- [Exercise brief] Whenever a line contains "Carney", include it in the count; reply with the number of such lines in the data and nothing else.

- [Page-level text extractions]

———

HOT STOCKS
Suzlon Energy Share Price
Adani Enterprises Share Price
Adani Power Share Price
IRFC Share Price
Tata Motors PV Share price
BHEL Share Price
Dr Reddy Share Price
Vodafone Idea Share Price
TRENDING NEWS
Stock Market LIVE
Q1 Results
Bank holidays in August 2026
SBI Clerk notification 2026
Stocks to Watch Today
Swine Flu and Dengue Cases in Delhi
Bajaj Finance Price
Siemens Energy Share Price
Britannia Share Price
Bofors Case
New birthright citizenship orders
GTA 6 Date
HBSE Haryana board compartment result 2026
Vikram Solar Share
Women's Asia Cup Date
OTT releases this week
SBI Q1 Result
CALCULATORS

———

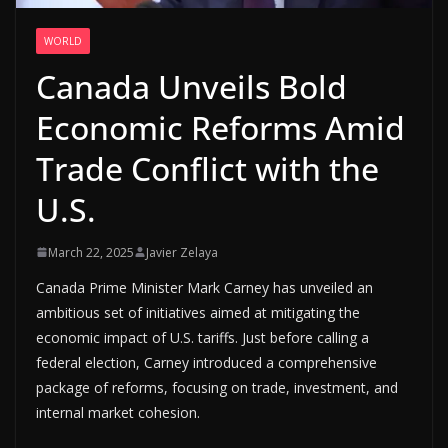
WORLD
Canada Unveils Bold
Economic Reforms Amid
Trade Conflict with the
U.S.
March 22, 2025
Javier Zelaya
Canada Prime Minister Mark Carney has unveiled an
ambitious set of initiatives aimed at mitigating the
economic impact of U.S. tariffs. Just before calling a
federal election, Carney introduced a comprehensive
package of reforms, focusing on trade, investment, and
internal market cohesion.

———

- [Task solution] 2